EXERCISE: Copy every line from the start of the material through the line containing "C. Lọc bụi tay áo", including that line.

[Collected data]
= = =

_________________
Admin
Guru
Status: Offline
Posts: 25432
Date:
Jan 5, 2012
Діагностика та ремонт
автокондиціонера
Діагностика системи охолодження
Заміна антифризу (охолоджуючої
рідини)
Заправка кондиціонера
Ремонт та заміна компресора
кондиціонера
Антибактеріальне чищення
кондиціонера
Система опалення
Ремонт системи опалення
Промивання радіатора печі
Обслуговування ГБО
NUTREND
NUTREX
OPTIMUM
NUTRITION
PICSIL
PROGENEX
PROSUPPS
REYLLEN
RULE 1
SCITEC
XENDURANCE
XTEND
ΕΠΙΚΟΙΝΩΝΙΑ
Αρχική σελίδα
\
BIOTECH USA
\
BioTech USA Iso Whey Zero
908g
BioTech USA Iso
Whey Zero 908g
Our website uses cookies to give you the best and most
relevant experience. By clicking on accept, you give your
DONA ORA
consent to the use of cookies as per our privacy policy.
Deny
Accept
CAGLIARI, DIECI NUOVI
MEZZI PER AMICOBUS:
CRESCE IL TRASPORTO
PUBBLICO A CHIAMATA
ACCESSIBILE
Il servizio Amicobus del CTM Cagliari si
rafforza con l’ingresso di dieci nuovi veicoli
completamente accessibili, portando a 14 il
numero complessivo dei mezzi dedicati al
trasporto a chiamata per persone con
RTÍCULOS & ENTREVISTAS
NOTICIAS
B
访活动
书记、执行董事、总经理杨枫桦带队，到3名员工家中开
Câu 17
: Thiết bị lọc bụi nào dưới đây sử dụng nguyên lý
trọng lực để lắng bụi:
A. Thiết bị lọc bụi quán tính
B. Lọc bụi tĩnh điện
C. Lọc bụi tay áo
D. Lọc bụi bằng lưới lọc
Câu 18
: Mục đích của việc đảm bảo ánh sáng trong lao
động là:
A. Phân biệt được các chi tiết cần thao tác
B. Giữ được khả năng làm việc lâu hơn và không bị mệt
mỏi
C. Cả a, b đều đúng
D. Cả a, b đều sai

= = =

TASK OUTPUT:
_________________
Admin
Guru
Status: Offline
Posts: 25432
Date:
Jan 5, 2012
Діагностика та ремонт
автокондиціонера
Діагностика системи охолодження
Заміна антифризу (охолоджуючої
рідини)
Заправка кондиціонера
Ремонт та заміна компресора
кондиціонера
Антибактеріальне чищення
кондиціонера
Система опалення
Ремонт системи опалення
Промивання радіатора печі
Обслуговування ГБО
NUTREND
NUTREX
OPTIMUM
NUTRITION
PICSIL
PROGENEX
PROSUPPS
REYLLEN
RULE 1
SCITEC
XENDURANCE
XTEND
ΕΠΙΚΟΙΝΩΝΙΑ
Αρχική σελίδα
\
BIOTECH USA
\
BioTech USA Iso Whey Zero
908g
BioTech USA Iso
Whey Zero 908g
Our website uses cookies to give you the best and most
relevant experience. By clicking on accept, you give your
DONA ORA
consent to the use of cookies as per our privacy policy.
Deny
Accept
CAGLIARI, DIECI NUOVI
MEZZI PER AMICOBUS:
CRESCE IL TRASPORTO
PUBBLICO A CHIAMATA
ACCESSIBILE
Il servizio Amicobus del CTM Cagliari si
rafforza con l’ingresso di dieci nuovi veicoli
completamente accessibili, portando a 14 il
numero complessivo dei mezzi dedicati al
trasporto a chiamata per persone con
RTÍCULOS & ENTREVISTAS
NOTICIAS
B
访活动
书记、执行董事、总经理杨枫桦带队，到3名员工家中开
Câu 17
: Thiết bị lọc bụi nào dưới đây sử dụng nguyên lý
trọng lực để lắng bụi:
A. Thiết bị lọc bụi quán tính
B. Lọc bụi tĩnh điện
C. Lọc bụi tay áo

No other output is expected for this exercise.